Compito da svolgere: Riporta, nell'ordine in cui compaiono, tutte le frasi del testo da analizzare che terminano con un punto interrogativo.

Testo da analizzare:
+-------+

Ma come applicare questa lotta alla situazione attuale? Come restare fedeli a Pietro, se Pietro stesso non è fedele a Cristo? In risposta a questa domanda, posta da uno degli astanti, mons. Schneider ha invitato a conservare uno sguardo soprannaturale sulla Chiesa e anche sul papato. Il Papa, ha spiegato, è senz’altro il Vicario di Cristo, ma la Chiesa non si riduce tutta al Papa. Anche lui è un battezzato e, sotto questo profilo, ha gli stessi doveri di tutti i battezzati: rinunciare a Satana e professare la fede. Quando non adempie – o adempie in modo infedele – al suo ruolo di successore di Pietro, se noi gli resistiamo, non siamo suoi nemici, ma piuttosto coloro che lo aiutano, proprio come i figli di un padre che avesse preso una cattiva strada lo aiuterebbero ad adempiere fedelmente al suo ruolo di padre. «Se i vostri pastori non vi confermano nella fede», ha concluso, «dite loro semplicemente: “Eccellenza, Santo Padre, io sono cattolico e sono pronto a morire per la mia fede. Lei è pronto a morire con me?”»
 
«L’obbedienza cattolica non è cieca»

+-------+

Estratti del materiale:
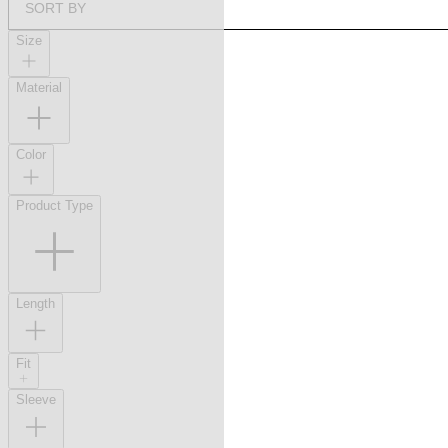
SORT BY
Size
Material
Color
Product Type
Length
Fit
Sleeve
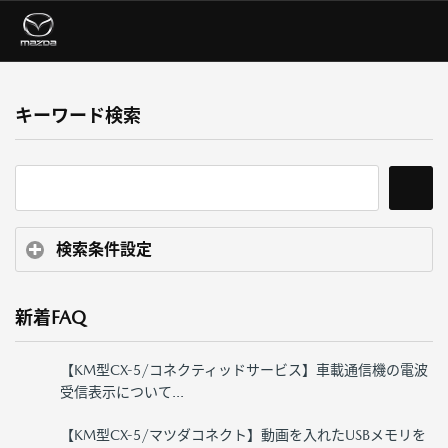
キーワード検索
検索条件設定
新着FAQ
【KM型CX-5/コネクティッドサービス】車載通信機の電波
受信表示について...
【KM型CX-5/マツダコネクト】動画を入れたUSBメモリを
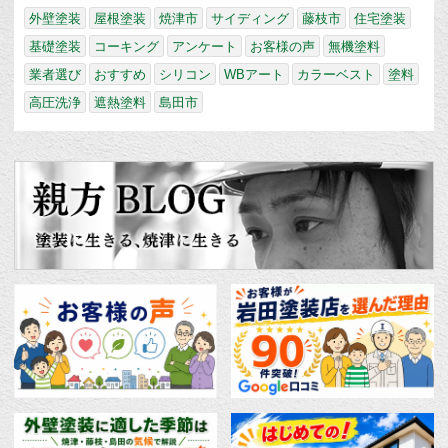
外壁塗装
屋根塗装
焼津市
サイディング
藤枝市
住宅塗装
基礎塗装
コーキング
アンケート
お客様の声
無機塗料
業者選び
おすすめ
シリコン
WBアート
カラーベスト
塗料
高圧洗浄
遮熱塗料
島田市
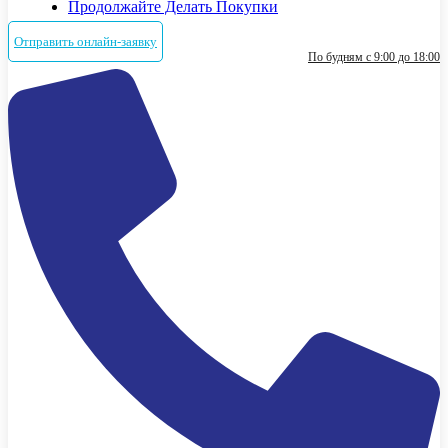
Продолжайте Делать Покупки
Отправить онлайн-заявку
По будням с 9:00 до 18:00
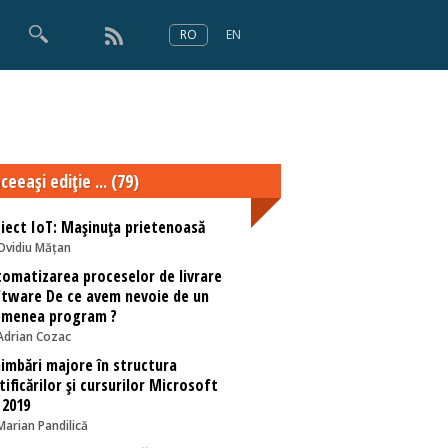
RO
EN
×
Numărul 166
ceeaşi ediţie ... (79)
iect IoT: Mașinuța prietenoasă
Ovidiu Mățan
omatizarea proceselor de livrare
tware De ce avem nevoie de un
emenea program ?
Adrian Cozac
imbări majore în structura
tificărilor și cursurilor Microsoft
 2019
Marian Pandilică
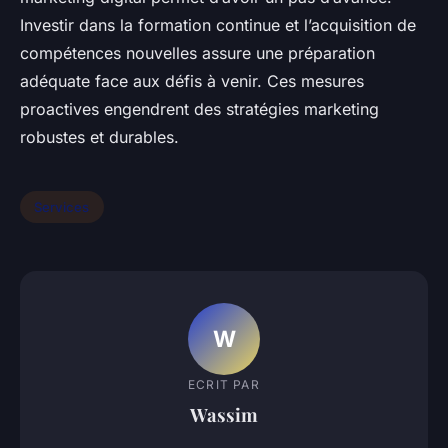
Investir dans la formation continue et l’acquisition de
compétences nouvelles assure une préparation
adéquate face aux défis à venir. Ces mesures
proactives engendrent des stratégies marketing
robustes et durables.
Services
W
ECRIT PAR
Wassim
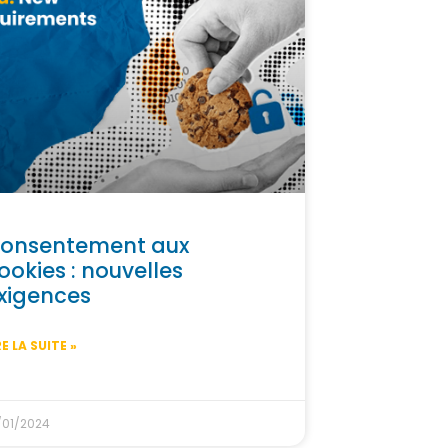
onsentement aux
ookies : nouvelles
xigences
RE LA SUITE »
/01/2024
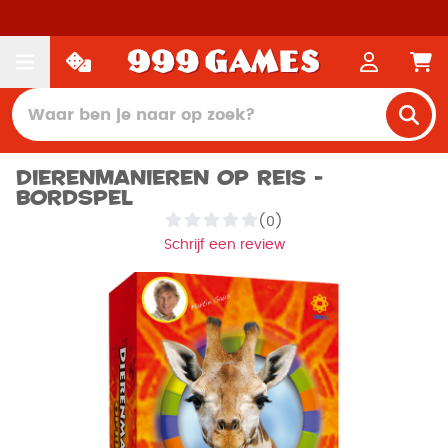
Dierenmanieren op Reis -
Bordspel
(0)
Schrijf een review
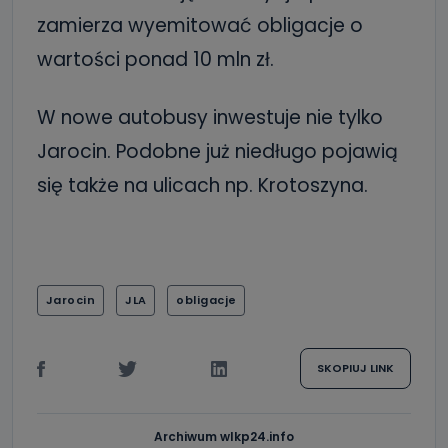
zamierza wyemitować obligacje o
wartości ponad 10 mln zł.
W nowe autobusy inwestuje nie tylko
Jarocin. Podobne już niedługo pojawią
się także na ulicach np. Krotoszyna.
Jarocin
JLA
obligacje
SKOPIUJ LINK
Archiwum wlkp24.info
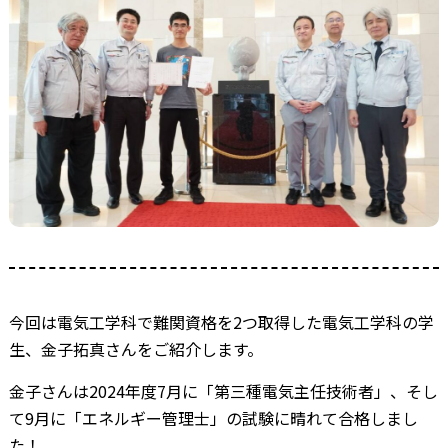
今回は電気工学科で難関資格を2つ取得した電気工学科の学
生、金子拓真さんをご紹介します。
金子さんは2024年度7月に「第三種電気主任技術者」、そし
て9月に「エネルギー管理士」の試験に晴れて合格しまし
た！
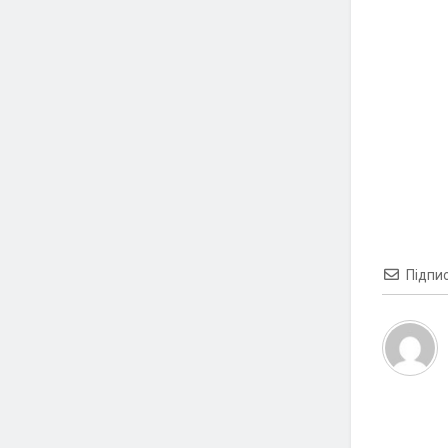
Підпи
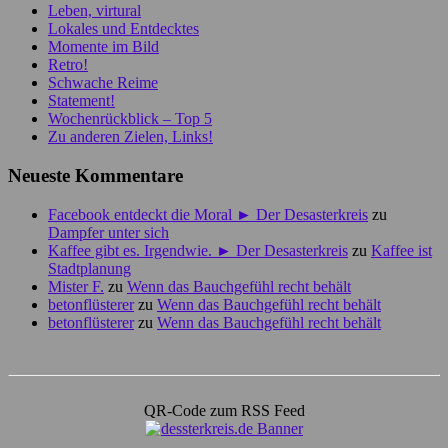
Leben, virtural
Lokales und Entdecktes
Momente im Bild
Retro!
Schwache Reime
Statement!
Wochenrückblick – Top 5
Zu anderen Zielen, Links!
Neueste Kommentare
Facebook entdeckt die Moral ► Der Desasterkreis
zu
Dampfer unter sich
Kaffee gibt es. Irgendwie. ► Der Desasterkreis
zu
Kaffee ist
Stadtplanung
Mister F.
zu
Wenn das Bauchgefühl recht behält
betonflüsterer
zu
Wenn das Bauchgefühl recht behält
betonflüsterer
zu
Wenn das Bauchgefühl recht behält
QR-Code zum RSS Feed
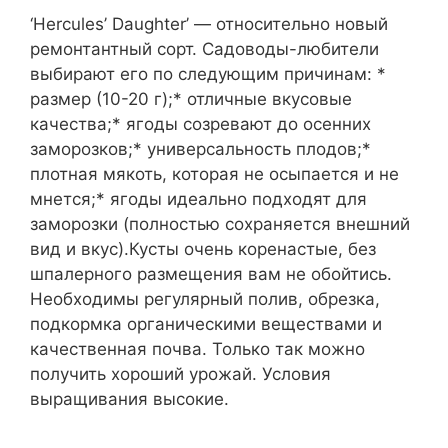
‘Hercules’ Daughter’ — относительно новый
ремонтантный сорт. Садоводы-любители
выбирают его по следующим причинам: *
размер (10-20 г);* отличные вкусовые
качества;* ягоды созревают до осенних
заморозков;* универсальность плодов;*
плотная мякоть, которая не осыпается и не
мнется;* ягоды идеально подходят для
заморозки (полностью сохраняется внешний
вид и вкус).Кусты очень коренастые, без
шпалерного размещения вам не обойтись.
Необходимы регулярный полив, обрезка,
подкормка органическими веществами и
качественная почва. Только так можно
получить хороший урожай. Условия
выращивания высокие.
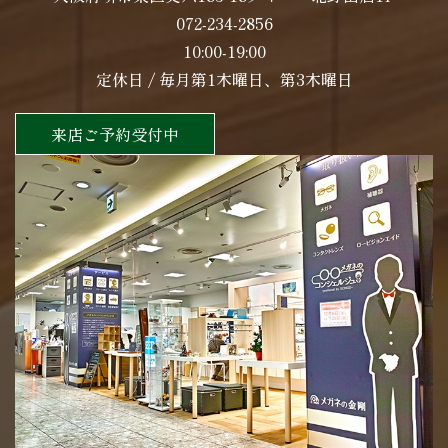
072-234-2856
10:00-19:00
定休日 / 毎月第1木曜日、第3木曜日
来店ご予約受付中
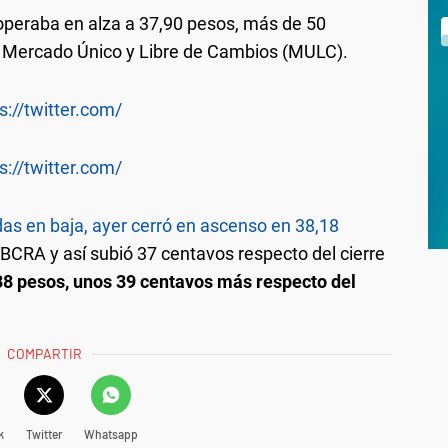
peraba en alza a 37,90 pesos, más de 50
 el Mercado Único y Libre de Cambios (MULC).
s://twitter.com/
s://twitter.com/
das en baja, ayer cerró en ascenso en 38,18
 BCRA y así subió 37 centavos respecto del cierre
38 pesos, unos 39 centavos más respecto del
COMPARTIR
k
Twitter
Whatsapp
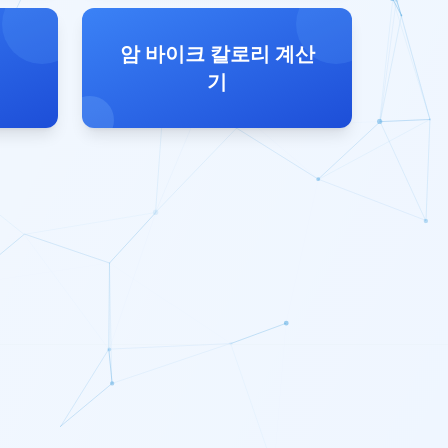
암 바이크 칼로리 계산
기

+-------+

Risposta:
1. Ma come applicare questa lotta alla situazione attuale?
2. Come restare fedeli a Pietro, se Pietro stesso non è fedele a Cristo?
3. Lei è pronto a morire con me?